What We Did in Atlanta This Winter
From the Mathematical Association of America (MAA) winter meetings in Atlanta—There was a wonderful minicourse on the legendary Swiss German mathematician Leonhard Euler, presented by William W. Dunham of Muhlenberg College and C. Edward Sandifer of Western Connecticut State University. Euler’s 300th birthday will be commemorated in the summer of 2007 with a reality tour of Berlin and St. Petersburg, where Euler did most of his work. Some of our favorite nuggets we didn’t know before:
(1) The sum of the squares of the sides of a quadrilateral are equal to the sum of the squares of the diagonals plus the square of the segment connecting the midpoints of the diagonals (which shrinks to zero in the case of a parallelogram).
(2) Pi = 20arctan(1/7) + 8arctan(3/79)
(3) 1/3 + 1/7 + 1/8 + 1/15 + 1/24 + 1/26 + . . . = 1
(4) Euler discovered the largest perfect number, 2^30 (2^31 -1), a record which stood over 100 years
(5) Venus passes in front of sun twice every 120 years, with those two alignments separated by eight years. This discovery led to an international cooperative movement to calculate the distance to the sun.

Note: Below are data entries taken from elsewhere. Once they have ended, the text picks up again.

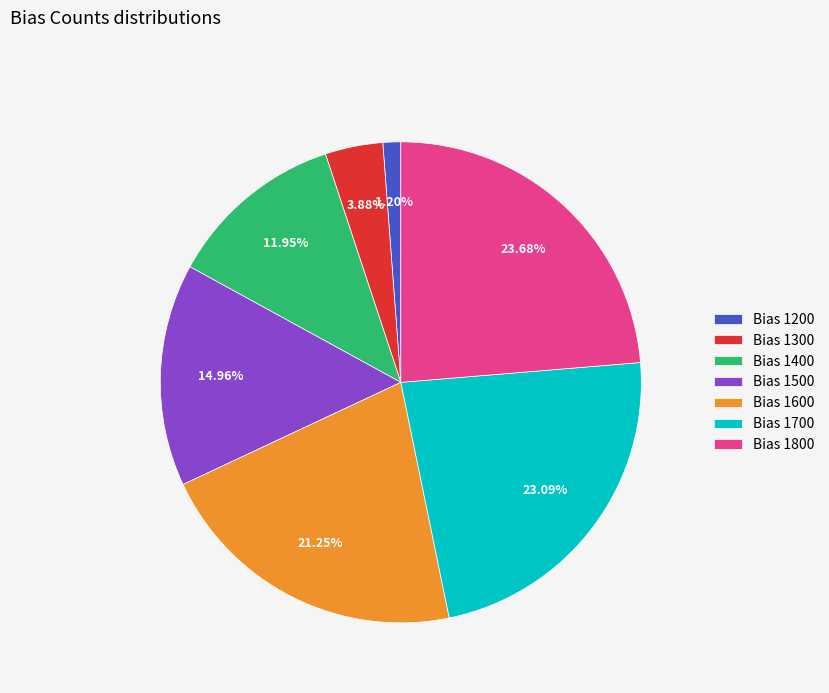

How many segments does this pie chart have?

7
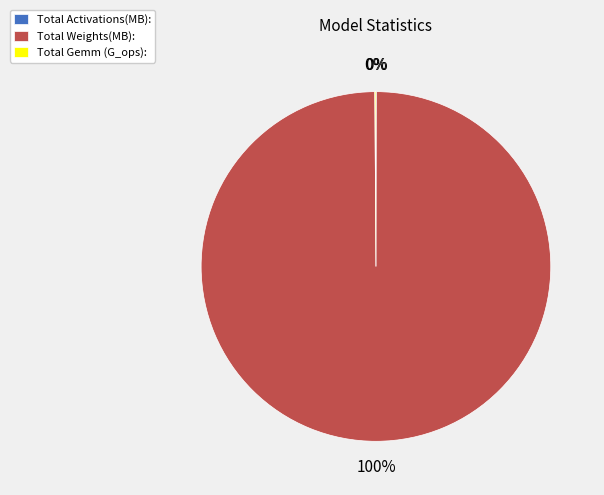

Is there a majority slice in this chart?

Yes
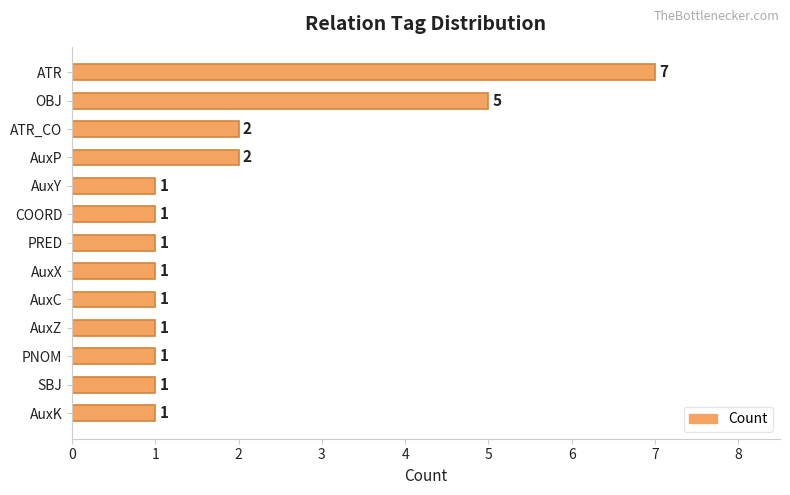

What is the smallest value displayed?

1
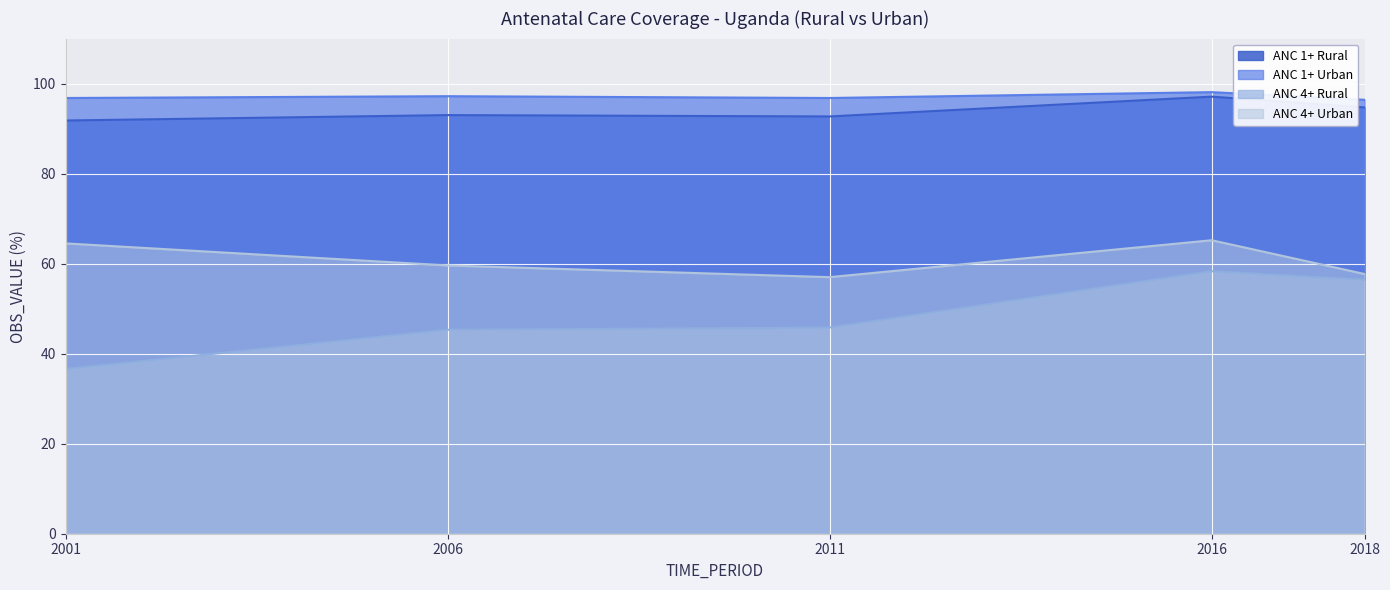

What is the sum of all ANC 4+ Rural values?

242.4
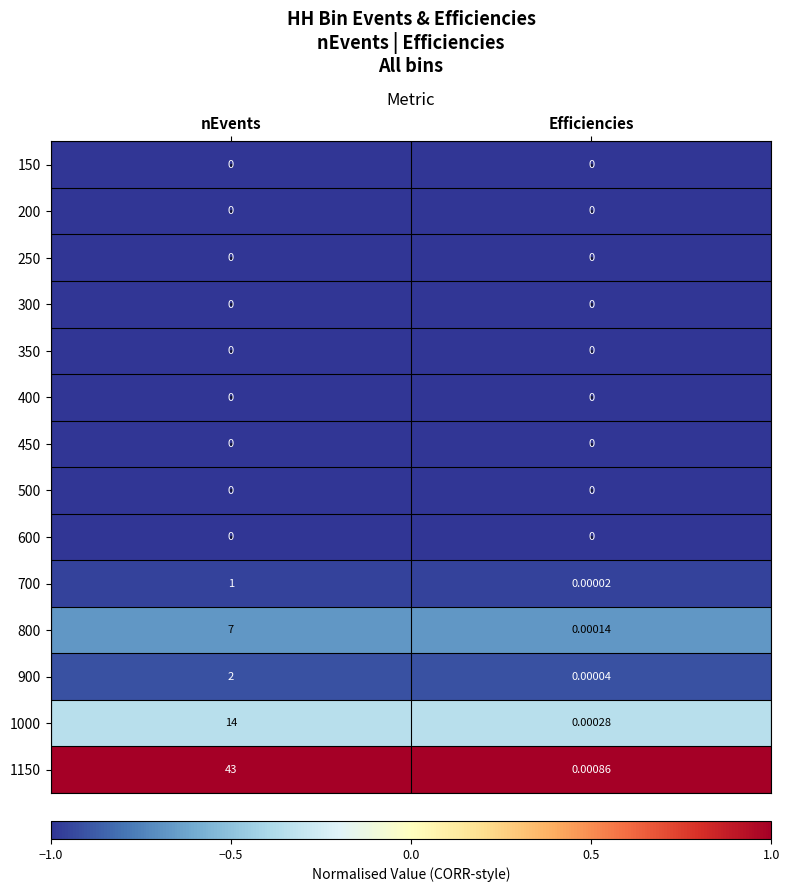

At which category is the sum across all series the highest?

nEvents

(6) A proof that e^ix = cosx + isinx
Start with the integral of 1/sqr(1+z^2) dz = ln (z + sqr(1+z^2), replace z with iy and dz = idy; a couple of steps later, replace y with sinx, dy with cosxdx
. . . . A fabulous exhibit of original M.C. Escher woodcarvings went largely unnoticed by the visiting mathematicians in Atlanta, largely because gallery owner Skot Foreman (is he aware of the significance of his name???) did not know a potential gold mine of buyers was just minutes away. We picked up a videotape and a 2004 calendar!